Natural gas futures reached a fresh six and a half year low Monday as ample gas supplies and weaker demand resulting from the economic downturn weighed on prices.
Natural gas for May delivery on the New York Mercantile Exchange recently traded 8.9 cents, or 2.70%, lower at $3.208 a million British thermal units. The contract fell as low as $3.155/MMBtu - the lowest since September 2002 - after opening floor trade at $3.188/MMBtu. Nymex options on May natural gas futures also expire on Monday.
Natural gas prices were under pressure from robust levels of natural gas storage and domestic production, which has remained strong despite the decline in the number of rigs drilling for natural gas.
"People keep looking for sings that production is starting to be shuttered.

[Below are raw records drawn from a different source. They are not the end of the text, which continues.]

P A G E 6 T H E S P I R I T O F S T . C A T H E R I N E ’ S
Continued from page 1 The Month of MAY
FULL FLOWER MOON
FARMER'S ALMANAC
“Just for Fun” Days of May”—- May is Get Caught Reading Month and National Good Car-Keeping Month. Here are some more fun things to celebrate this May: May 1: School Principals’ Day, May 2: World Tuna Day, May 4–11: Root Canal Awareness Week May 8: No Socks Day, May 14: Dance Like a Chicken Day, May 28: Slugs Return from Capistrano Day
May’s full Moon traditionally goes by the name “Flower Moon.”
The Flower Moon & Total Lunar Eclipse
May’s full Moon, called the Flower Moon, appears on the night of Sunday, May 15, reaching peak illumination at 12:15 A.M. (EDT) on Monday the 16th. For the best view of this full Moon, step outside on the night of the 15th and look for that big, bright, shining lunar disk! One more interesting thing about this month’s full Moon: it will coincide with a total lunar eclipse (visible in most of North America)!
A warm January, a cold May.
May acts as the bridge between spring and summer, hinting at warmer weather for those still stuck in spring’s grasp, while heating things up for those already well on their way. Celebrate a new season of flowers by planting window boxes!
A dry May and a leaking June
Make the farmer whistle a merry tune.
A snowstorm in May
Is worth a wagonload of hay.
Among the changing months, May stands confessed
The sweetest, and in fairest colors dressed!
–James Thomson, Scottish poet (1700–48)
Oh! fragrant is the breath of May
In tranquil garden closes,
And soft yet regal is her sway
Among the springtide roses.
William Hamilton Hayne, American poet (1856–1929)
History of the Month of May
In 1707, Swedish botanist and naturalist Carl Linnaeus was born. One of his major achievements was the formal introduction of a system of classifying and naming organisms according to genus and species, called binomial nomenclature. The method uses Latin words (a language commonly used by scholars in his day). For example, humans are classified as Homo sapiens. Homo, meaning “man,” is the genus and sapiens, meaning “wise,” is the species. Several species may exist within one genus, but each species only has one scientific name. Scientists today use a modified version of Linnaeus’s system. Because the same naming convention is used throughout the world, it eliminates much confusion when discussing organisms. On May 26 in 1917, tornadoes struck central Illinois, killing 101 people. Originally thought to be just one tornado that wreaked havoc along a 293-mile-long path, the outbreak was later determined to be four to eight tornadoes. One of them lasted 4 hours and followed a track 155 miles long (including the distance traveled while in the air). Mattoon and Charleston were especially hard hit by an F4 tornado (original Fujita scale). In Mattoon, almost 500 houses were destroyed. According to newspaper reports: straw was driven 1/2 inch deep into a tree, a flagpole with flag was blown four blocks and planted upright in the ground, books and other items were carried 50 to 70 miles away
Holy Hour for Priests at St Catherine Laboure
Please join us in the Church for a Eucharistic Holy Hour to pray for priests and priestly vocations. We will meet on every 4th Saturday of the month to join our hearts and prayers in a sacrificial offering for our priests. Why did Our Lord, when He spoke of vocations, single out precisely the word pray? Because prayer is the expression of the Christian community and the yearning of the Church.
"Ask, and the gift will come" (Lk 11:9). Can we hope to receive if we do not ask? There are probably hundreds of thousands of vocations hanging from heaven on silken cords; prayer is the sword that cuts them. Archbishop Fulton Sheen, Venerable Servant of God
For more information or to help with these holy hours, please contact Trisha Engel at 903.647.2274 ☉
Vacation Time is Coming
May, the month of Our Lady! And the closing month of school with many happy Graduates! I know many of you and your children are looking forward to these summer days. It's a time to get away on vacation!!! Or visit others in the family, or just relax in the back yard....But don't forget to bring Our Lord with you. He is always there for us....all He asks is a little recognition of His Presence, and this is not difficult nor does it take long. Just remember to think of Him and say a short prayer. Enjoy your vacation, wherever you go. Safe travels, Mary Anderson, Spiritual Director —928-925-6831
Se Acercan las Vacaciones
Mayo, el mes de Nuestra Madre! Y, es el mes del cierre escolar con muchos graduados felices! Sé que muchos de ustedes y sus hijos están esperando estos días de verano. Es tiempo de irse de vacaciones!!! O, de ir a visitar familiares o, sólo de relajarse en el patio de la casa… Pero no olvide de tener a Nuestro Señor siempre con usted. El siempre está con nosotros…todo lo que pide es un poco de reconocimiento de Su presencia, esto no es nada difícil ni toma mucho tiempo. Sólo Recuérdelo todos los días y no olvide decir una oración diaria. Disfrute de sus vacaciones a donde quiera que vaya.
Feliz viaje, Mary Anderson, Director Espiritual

But we really haven't seen it yet," Gene McGillian, an analyst with Tradition Energy in Stamford, Conn., said.
Natural gas prices have have lost more than 75% of their since last July, when prices peaked at $13.694/MMBtu.
In response to that decline, natural gas producers have pulled back on drilling activity to stem the flow of natural gas into a market the oversupplied gas market.
The number of rigs drilling for natural gas in the U.S. has fallen by more than half from a peak last September of 1,606 rigs, according to oilfield services company Baker Hughes.
Natural gas storage levels have also swelled as demand for the fuel among industrial users of gas began tapering off.
Natural gas in U.S. storage stands at 1.741 trillion cubic feet - 35.8% higher than last year and 22.7% above the five-year average.